Copy out each record that follows exactly, and omit any picture you find.

=== DATA EXTRACTS ===

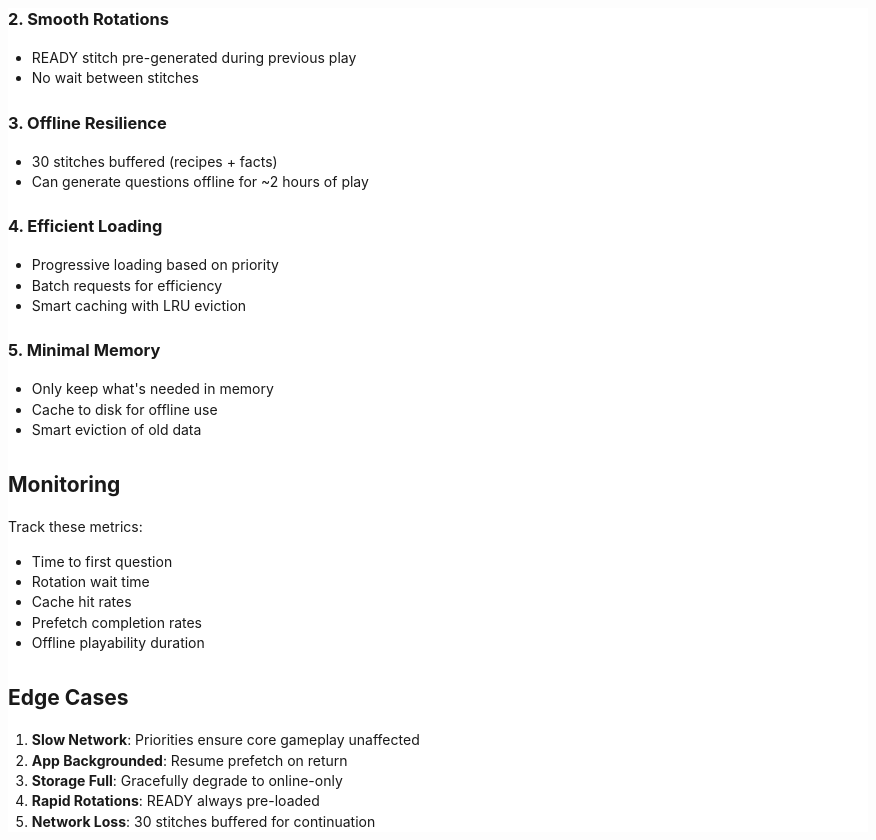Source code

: ### 2. **Smooth Rotations**
- READY stitch pre-generated during previous play
- No wait between stitches

### 3. **Offline Resilience**
- 30 stitches buffered (recipes + facts)
- Can generate questions offline for ~2 hours of play

### 4. **Efficient Loading**
- Progressive loading based on priority
- Batch requests for efficiency
- Smart caching with LRU eviction

### 5. **Minimal Memory**
- Only keep what's needed in memory
- Cache to disk for offline use
- Smart eviction of old data

## Monitoring

Track these metrics:
- Time to first question
- Rotation wait time
- Cache hit rates
- Prefetch completion rates
- Offline playability duration

## Edge Cases

1. **Slow Network**: Priorities ensure core gameplay unaffected
2. **App Backgrounded**: Resume prefetch on return
3. **Storage Full**: Gracefully degrade to online-only
4. **Rapid Rotations**: READY always pre-loaded
5. **Network Loss**: 30 stitches buffered for continuation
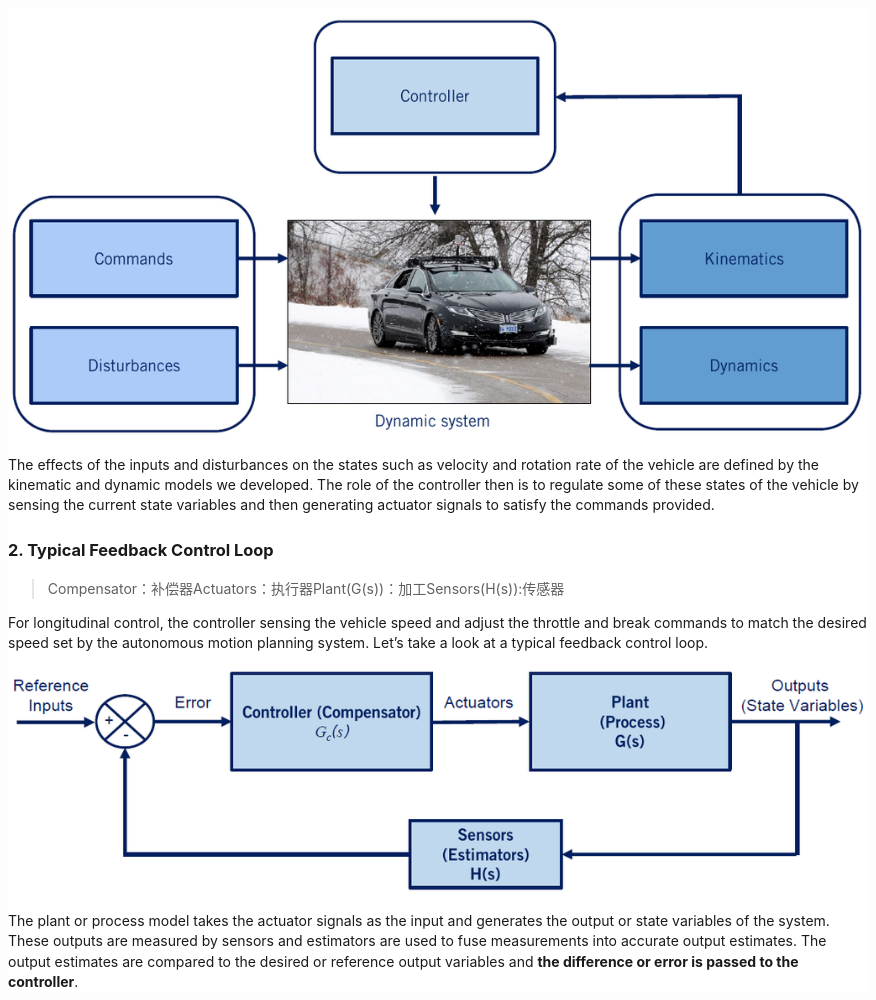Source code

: ![](assets/1553085724877-5b76f761-4c94-423c-9b17-d23ca0a156c8.png)

The effects of the inputs and disturbances on the states such as velocity and rotation rate of the vehicle are defined by the kinematic and dynamic models we developed. The role of the controller then is to regulate some of these states of the vehicle by sensing the current state variables and then generating actuator signals to satisfy the commands provided.

### 2. Typical Feedback Control Loop

> Compensator：补偿器Actuators：执行器Plant\(G\(s\)\)：加工Sensors\(H\(s\)\):传感器

For longitudinal control, the controller sensing the vehicle speed and adjust the throttle and break commands to match the desired speed set by the autonomous motion planning system. Let’s take a look at a typical feedback control loop.

![](assets/-75b3e94a-e046-46f6-bc9e-23bbc6c57716untitled.png)

The plant or process model takes the actuator signals as the input and generates the output or state variables of the system. These outputs are measured by sensors and estimators are used to fuse measurements into accurate output estimates. The output estimates are compared to the desired or reference output variables and **the difference or error is passed to the controller**.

===

▶ **OUTPUT OF THE TASK**:
Source code

: ### 2. **Smooth Rotations**
- READY stitch pre-generated during previous play
- No wait between stitches

### 3. **Offline Resilience**
- 30 stitches buffered (recipes + facts)
- Can generate questions offline for ~2 hours of play

### 4. **Efficient Loading**
- Progressive loading based on priority
- Batch requests for efficiency
- Smart caching with LRU eviction

### 5. **Minimal Memory**
- Only keep what's needed in memory
- Cache to disk for offline use
- Smart eviction of old data

## Monitoring

Track these metrics:
- Time to first question
- Rotation wait time
- Cache hit rates
- Prefetch completion rates
- Offline playability duration

## Edge Cases

1. **Slow Network**: Priorities ensure core gameplay unaffected
2. **App Backgrounded**: Resume prefetch on return
3. **Storage Full**: Gracefully degrade to online-only
4. **Rapid Rotations**: READY always pre-loaded
5. **Network Loss**: 30 stitches buffered for continuation
Source code

: ![](assets/1553085724877-5b76f761-4c94-423c-9b17-d23ca0a156c8.png)

The effects of the inputs and disturbances on the states such as velocity and rotation rate of the vehicle are defined by the kinematic and dynamic models we developed. The role of the controller then is to regulate some of these states of the vehicle by sensing the current state variables and then generating actuator signals to satisfy the commands provided.

### 2. Typical Feedback Control Loop

> Compensator：补偿器Actuators：执行器Plant\(G\(s\)\)：加工Sensors\(H\(s\)\):传感器

For longitudinal control, the controller sensing the vehicle speed and adjust the throttle and break commands to match the desired speed set by the autonomous motion planning system. Let’s take a look at a typical feedback control loop.

![](assets/-75b3e94a-e046-46f6-bc9e-23bbc6c57716untitled.png)

The plant or process model takes the actuator signals as the input and generates the output or state variables of the system. These outputs are measured by sensors and estimators are used to fuse measurements into accurate output estimates. The output estimates are compared to the desired or reference output variables and **the difference or error is passed to the controller**.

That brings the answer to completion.